Tony Blair shared the middle-class belief in the “right” of every young person to spend three years at university and he bought assent to the cancellation of the grants system by inventing a loans system which even the middle class could see how to fiddle –  rather than reforming the system so their kids would have to finish in two years, like the old HND students.


Labour plan to fix student funding by solving loan gap

Former Labour cabinet minister John Denham says university debt write-off costs £6 for every £1 spent on teaching

Plans to revolutionise higher education and halve the cost of student fees are to be proposed by former Labour cabinet minister John Denham, as he warns that “the whole system of university finance for English students is sliding slowly but surely off a cliff”.

Warning that Britain already has the most expensive public higher education system in the world, the former universities secretary under Gordon Brown points out that for every £1 spent on teaching students nearly £6 is spent on student debt cancellation, a growing black hole in the public finances.

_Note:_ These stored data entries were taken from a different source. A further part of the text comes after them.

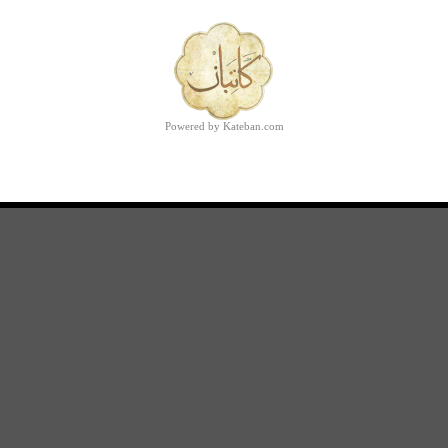
Powered by Kateban.com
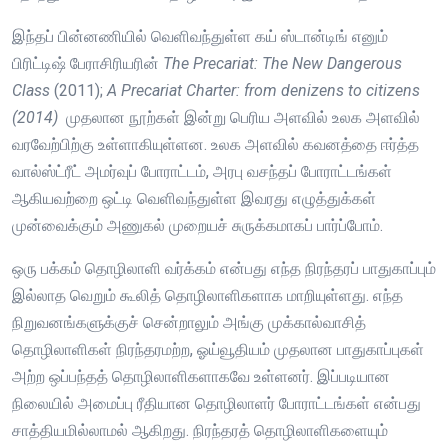
இந்தப் பின்னணியில் வெளிவந்துள்ள கய் ஸ்டான்டிங் எனும்
பிரிட்டிஷ் பேராசிரியரின்
The Precariat: The New Dangerous
Class
(2011);
A Precariat Charter: from denizens to citizens
(2014)
முதலான நூற்கள் இன்று பெரிய அளவில் உலக அளவில்
வரவேற்பிற்கு உள்ளாகியுள்ளன. உலக அளவில் கவனத்தை ஈர்த்த
வால்ஸ்ட்ரீட் அமர்வுப் போராட்டம், அரபு வசந்தப் போராட்டங்கள்
ஆகியவற்றை ஒட்டி வெளிவந்துள்ள இவரது எழுத்துக்கள்
முன்வைக்கும் அணுகல் முறையச் சுருக்கமாகப் பார்ப்போம்.
ஒரு பக்கம் தொழிலாளி வர்க்கம் என்பது எந்த நிரந்தரப் பாதுகாப்பும்
இல்லாத வெறும் கூலித் தொழிலாளிகளாக மாறியுள்ளது. எந்த
நிறுவனங்களுக்குச் சென்றாலும் அங்கு முக்கால்வாசித்
தொழிலாளிகள் நிரந்தரமற்ற, ஓய்வூதியம் முதலான பாதுகாப்புகள்
அற்ற ஒப்பந்தத் தொழிலாளிகளாகவே உள்ளனர். இப்படியான
நிலையில் அமைப்பு ரீதியான தொழிலாளர் போராட்டங்கள் என்பது
சாத்தியமில்லாமல் ஆகிறது. நிரந்தரத் தொழிலாளிகளையும்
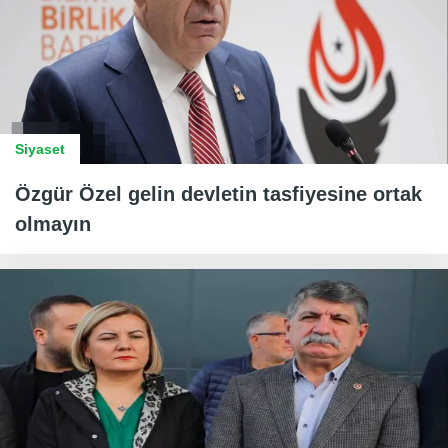
Siyaset
Özgür Özel gelin devletin tasfiyesine ortak
olmayın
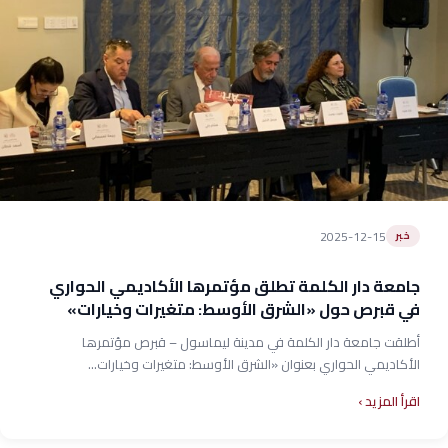
2025-12-15
خبر
جامعة دار الكلمة تطلق مؤتمرها الأكاديمي الحواري
في قبرص حول «الشرق الأوسط: متغيرات وخيارات»
أطلقت جامعة دار الكلمة في مدينة ليماسول – قبرص مؤتمرها
الأكاديمي الحواري بعنوان «الشرق الأوسط: متغيرات وخيارات...
اقرأ المزيد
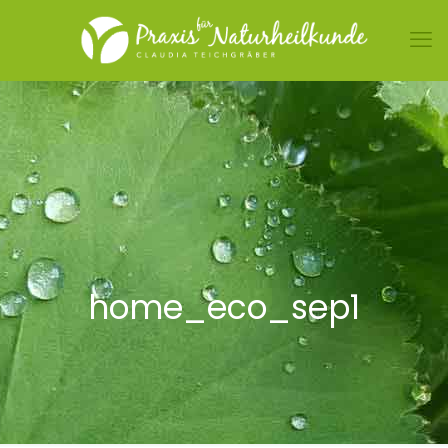
home_eco_sep1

He claims this debt cancellation figure is rising, with as many as 50% of this September’s students not expected to repay their loans in full.

He says that, as a result – despite £6.7bn of tax funded spending on higher education – hardly anything is spent directly on teaching students. He points out £4.2bn is spent on debt cancellation, and only £700m is spent on teaching.

Insisting the terms of the debate have to change, he suggests the cost of higher education can be cut by making 30% of courses intensive two-year courses lasting 39 weeks of study a year, and costing 20% less to deliver than a three-year degree.

He also suggests as many as 50,000 courses – 15% of the total – should be funded by employers paying for the training of a member of their workforce.

He says intensive two-year courses would require commitment and a maturity of approach by students, but this would be perfect for somewhat older students with work experience.

He also suggests more students should study from home, saying it is the only realistic way to bridge the gap between the maintenance system and the real costs of studying. He suggests as many as 60% of students would study from home, requiring a cultural challenge for universities.